Machine Learning Diary 001: Swift detour, and Recreating FastAI's Collaborative Filtering
I've been spending quite a bit of my free time studying machine learning over the past 3 months. After spending quite a bit of time deciding what learning materials to start with, I decided on fast.ai's Practical Deep Learning for Coders (I saw the 2019 version). Overall I highly recommend the course, and I'm planning to go back and do the 2020 version of it.
One reason I was excited about fast.ai's course is that they had some content on Swift for TensorFlow (S4TF). I have written a lot of Python and while it has its place, I was excited to try something new and hopefully better. I watched the two fast.ai videos on S4TF and then decided to try it out. This ended up being a fairly costly mistake for me. Basically S4TF is just not nearly as mature as PyTorch, and I wasted a bunch of time struggling with environment setup (no equivalent to conda install), bugs, very incomplete documentation, and cryptic error messages. At this point (I tried in 2020-09), I suggest you steer clear of S4TF if your primary goal is just to learn ML. Though it was fun to learn some Swift and I'd definitely consider using Swift in future projects, ML or otherwise.
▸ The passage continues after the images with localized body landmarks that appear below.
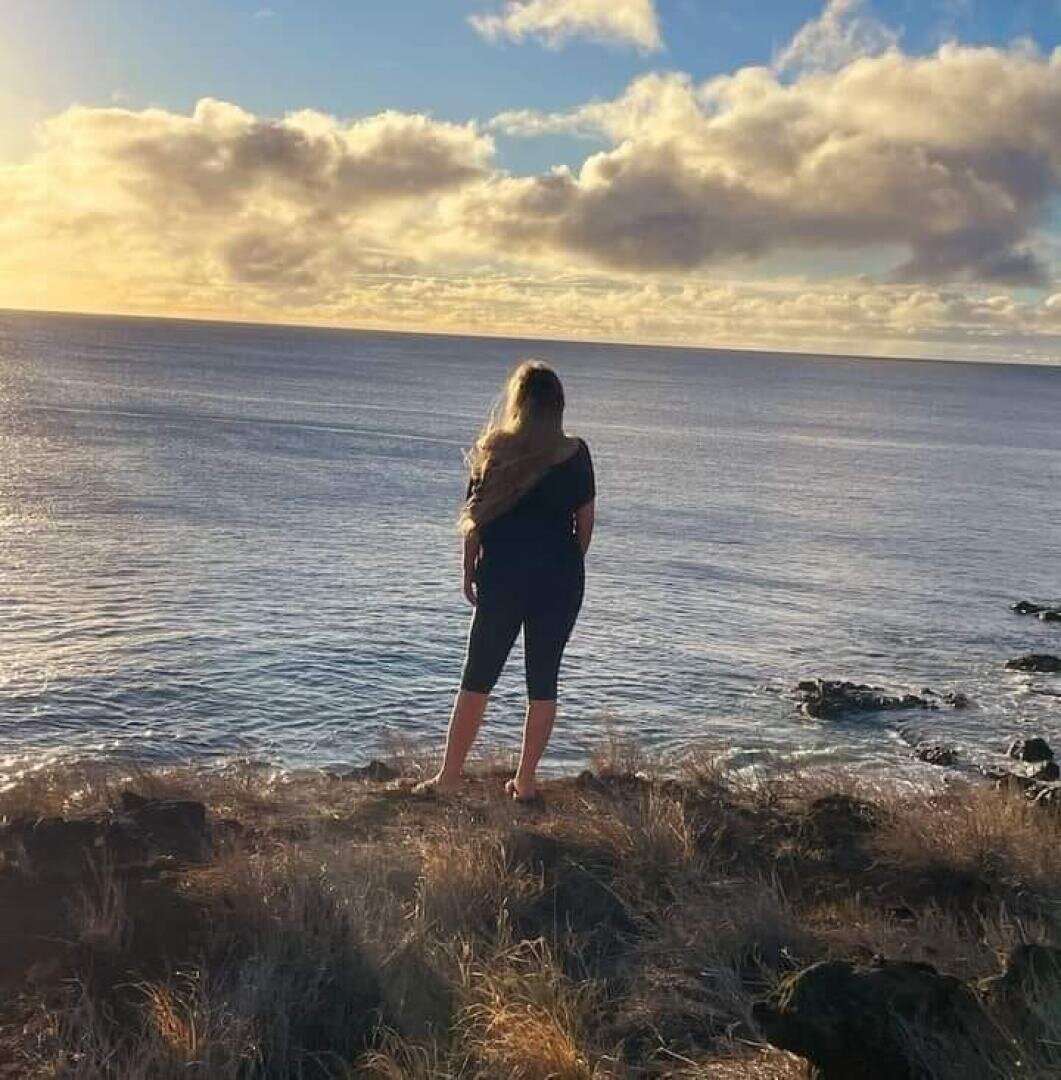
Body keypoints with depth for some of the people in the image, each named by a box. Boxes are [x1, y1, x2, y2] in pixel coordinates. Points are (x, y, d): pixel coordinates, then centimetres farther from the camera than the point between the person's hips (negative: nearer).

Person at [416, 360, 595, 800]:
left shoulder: (494, 450, -5)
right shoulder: (575, 454, -3)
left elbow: (474, 520, -3)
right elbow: (585, 523, 2)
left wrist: (469, 574, 8)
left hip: (502, 578, -1)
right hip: (559, 582, 1)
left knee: (478, 677, 9)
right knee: (543, 681, 10)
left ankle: (449, 776, 13)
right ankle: (525, 780, 15)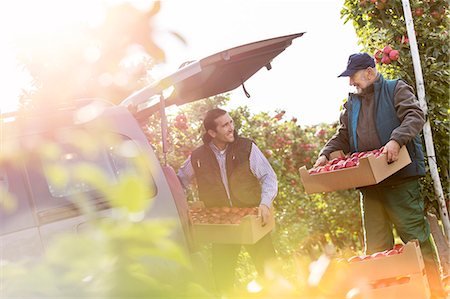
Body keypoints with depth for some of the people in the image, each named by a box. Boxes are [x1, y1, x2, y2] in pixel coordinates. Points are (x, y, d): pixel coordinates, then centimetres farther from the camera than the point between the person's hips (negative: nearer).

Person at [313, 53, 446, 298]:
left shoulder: (396, 90, 2)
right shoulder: (351, 104, 20)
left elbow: (415, 116, -13)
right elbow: (342, 137, 23)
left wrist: (396, 140, -29)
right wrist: (326, 154, 5)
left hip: (400, 178, -6)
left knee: (414, 233, -5)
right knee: (375, 243, 7)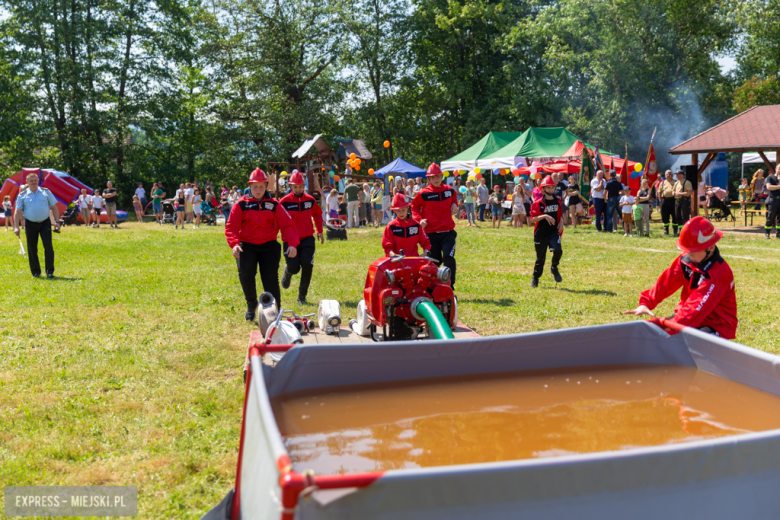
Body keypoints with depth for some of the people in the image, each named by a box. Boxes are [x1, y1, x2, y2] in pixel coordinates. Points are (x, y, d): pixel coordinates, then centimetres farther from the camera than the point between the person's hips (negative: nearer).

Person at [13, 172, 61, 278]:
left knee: (48, 247, -7)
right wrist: (16, 227, -8)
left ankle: (50, 272, 2)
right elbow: (17, 212, 1)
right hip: (30, 224, 0)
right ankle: (35, 272, 16)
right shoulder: (22, 195, 2)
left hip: (45, 223, 0)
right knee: (32, 249, 3)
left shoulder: (46, 192, 5)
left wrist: (57, 222, -2)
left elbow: (54, 208, 8)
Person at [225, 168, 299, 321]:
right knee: (245, 274, -19)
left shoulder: (274, 205, 6)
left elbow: (287, 225, 2)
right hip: (247, 246, 0)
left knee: (271, 278, -7)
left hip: (269, 246, 1)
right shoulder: (241, 204, 4)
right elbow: (231, 227, 0)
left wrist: (292, 243, -14)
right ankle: (251, 305, 7)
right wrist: (234, 244, -19)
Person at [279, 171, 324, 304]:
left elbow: (317, 214, 21)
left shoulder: (310, 200, 4)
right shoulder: (285, 201, -7)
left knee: (307, 266, -9)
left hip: (307, 239, 3)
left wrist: (320, 231, 13)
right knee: (294, 267, -10)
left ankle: (302, 296, 5)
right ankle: (287, 273, 31)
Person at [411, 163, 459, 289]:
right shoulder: (424, 193, -3)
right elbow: (414, 206, 10)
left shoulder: (449, 190, 7)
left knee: (449, 259, -14)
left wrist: (455, 205, 6)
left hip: (448, 232, 1)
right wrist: (420, 219, -5)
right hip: (431, 233, -1)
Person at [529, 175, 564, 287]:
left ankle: (554, 268, 7)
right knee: (540, 257, 5)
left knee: (558, 250, -23)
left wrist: (561, 222, 2)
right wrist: (544, 216, -24)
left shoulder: (558, 202, 8)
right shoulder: (538, 203, -5)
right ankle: (535, 278, 26)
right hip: (541, 234, -2)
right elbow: (532, 219, -11)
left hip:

With that multi-week detour out of the way, I decided to focus on PyTorch. For my first task I decided to try to recreate the simplest model presented in the fast.ai course, but without using the fastai library at all, just pure PyTorch. I found that almost all of the special stuff in fastai is included in PyTorch as of 1.6, so this was a lot easier than I expected. Here's my final notebook for this collaborative filtering task. Some of the issues I ran into and how I resolved them:
- For this task, using the GPU was much slower than just using the CPU. I suppose this is because the model is so simple that the overhead of copying data to/from the GPU dominates any speedup in actual calculations. In retrospect this was also probably why training my Swift version of the model was so slow, and S4TF doesn't allow eager tensors to use the CPU if a GPU is present, so this would have been much harder to discover and work around in Swift.
- Fastai wraps the torch.nn.Embedding type with a function that changes the initial values. PyTorch initializes using random values drawn from a normal distribution with 𝜎^2 = 1. Fastai changes this to a normal distribution with 𝜎^2 = .01, truncated so no value is farther than 2 standard deviations from the mean. They reference An Exploration of Word Embedding Initialization in Deep-Learning Tasks as justification. I found this provided a small boost in performance.
- I forgot calls to squeeze() in a few places. I was quite surprised that torch.nn.MSELoss didn't throw an error when I provided it two tensors of different shapes. Instead it did some averaging over all the values, which led to poor training performance.